Effect of transversely bedding layer on the biaxial failure mechanism of brittle materials

Abstract

The biaxial failure mechanism of transversally bedding concrete layers was numerically simulated using a sophisticated two-dimensional discrete element method (DEM) implemented in the particle flow code (PFC2D). This numerical modelling code was first calibrated by uniaxial compression and Brazilian testing results to ensure the conformity of the simulated numerical model's response. Secondly, 21 rectangular models with dimension of 54 mmx108 mm were built. Each model contains two transversely bedding layers. The first bedding layer has low mechanical properties, less than mechanical properties of intact material, and second bedding layer has high mechanical properties, more than mechanical properties of intact material.

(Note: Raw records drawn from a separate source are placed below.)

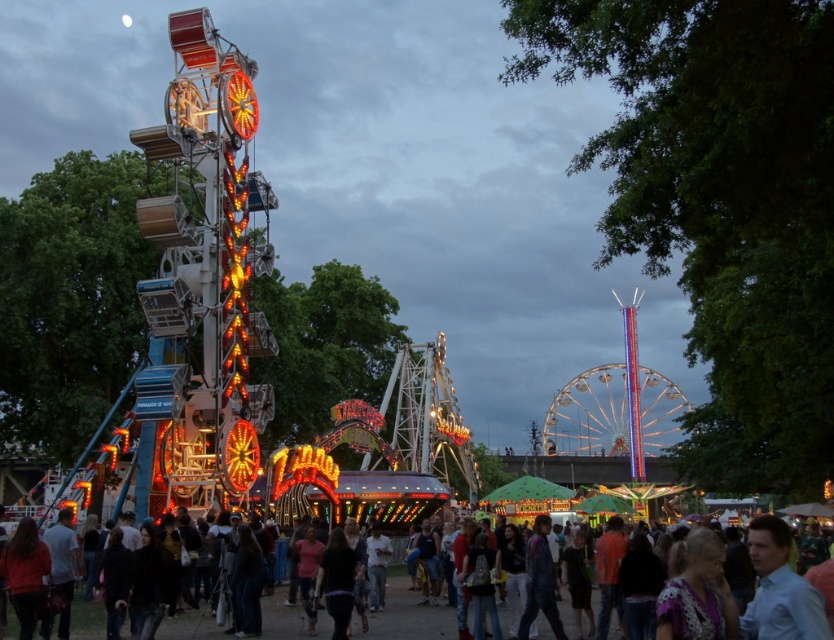
Is illuminated metal ferris wheel at center in front of light blue shirt at lower right?

No, it is behind light blue shirt at lower right.

Identify the location of illuminated metal ferris wheel at center. This screenshot has width=834, height=640. (589, 413).

This screenshot has height=640, width=834. Describe the element at coordinates (589, 413) in the screenshot. I see `illuminated metal ferris wheel at center` at that location.

The image size is (834, 640). In order to click on illuminated metal ferris wheel at center in this screenshot , I will do `click(589, 413)`.

Does illuminated metal ferris wheel at center appear on the left side of dark blue shirt at center?

Incorrect, illuminated metal ferris wheel at center is not on the left side of dark blue shirt at center.

Is point (642, 404) farther from camera compared to point (176, 628)?

Yes, it is behind point (176, 628).

You are a GUI agent. You are given a task and a screenshot of the screen. Output one action in this format:
    pyautogui.click(x=<x>, y=<y>)
    Task: Click on the illuminated metal ferris wheel at center
    
    Given the screenshot: What is the action you would take?
    pyautogui.click(x=589, y=413)

Does dark blue shirt at center appear under light blue shirt at lower right?

Yes, dark blue shirt at center is below light blue shirt at lower right.

The width and height of the screenshot is (834, 640). What do you see at coordinates (408, 618) in the screenshot?
I see `dark blue shirt at center` at bounding box center [408, 618].

I want to click on dark blue shirt at center, so click(x=408, y=618).

Find the location of a particular element. This screenshot has height=640, width=834. dark blue shirt at center is located at coordinates (408, 618).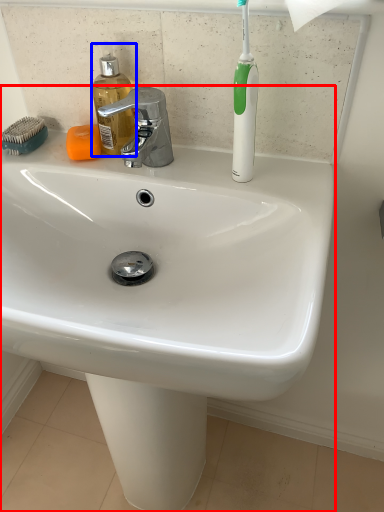
Question: Which object appears farthest to the camera in this image, sink (highlighted by a red box) or soap dispenser (highlighted by a blue box)?

Choices:
 (A) sink
 (B) soap dispenser

Answer: (B)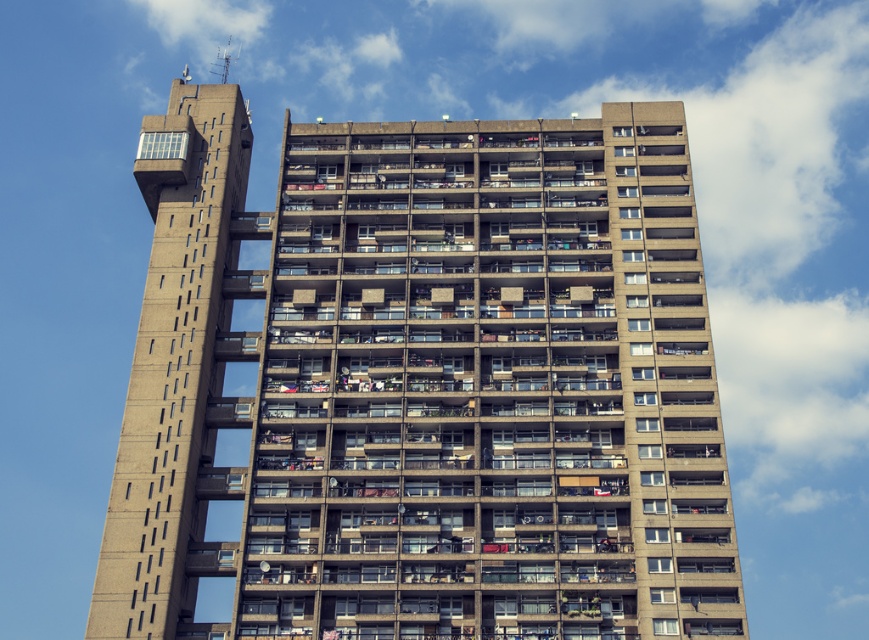
Question: Among these points, which one is farthest from the camera?

Choices:
 (A) (662, 618)
 (B) (116, 592)

Answer: (B)

Question: Is concrete building at center above concrete tower at upper left?

Choices:
 (A) yes
 (B) no

Answer: (B)

Question: From the image, what is the correct spatial relationship of concrete building at center in relation to concrete tower at upper left?

Choices:
 (A) right
 (B) left

Answer: (A)

Question: Which object is farther from the camera taking this photo?

Choices:
 (A) concrete tower at upper left
 (B) concrete building at center

Answer: (A)

Question: Does concrete building at center lie in front of concrete tower at upper left?

Choices:
 (A) no
 (B) yes

Answer: (B)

The angle of first bedding layer, with weak mechanical properties, related to loading direction was 0o, 15o, 30o, 45o, 60o, 75o and 90o while the angle of second layer, with high mechanical properties, related to loading direction was 90o, 105o, 120o, 135o, 150o, 160o and 180o. Is to be note that the angle between bedding layer was 90o in all bedding configurations. Also, three different pairs of the thickness were chosen in models, i.e., 5 mm/10 mm, 10 mm/10 mm and 20 mm/10 mm. The result shows that in all configurations, shear cracks develop between the weaker bedding layers. Shear cracks angel related to normal load change from 0o to 90o with increment of 15o. Numbers of shear cracks are constant by increasing the bedding thickness. It's to be noted that in some configuration, tensile cracks develop through the intact area of material model. There is not any failure in direction of bedding plane interface with higher strength.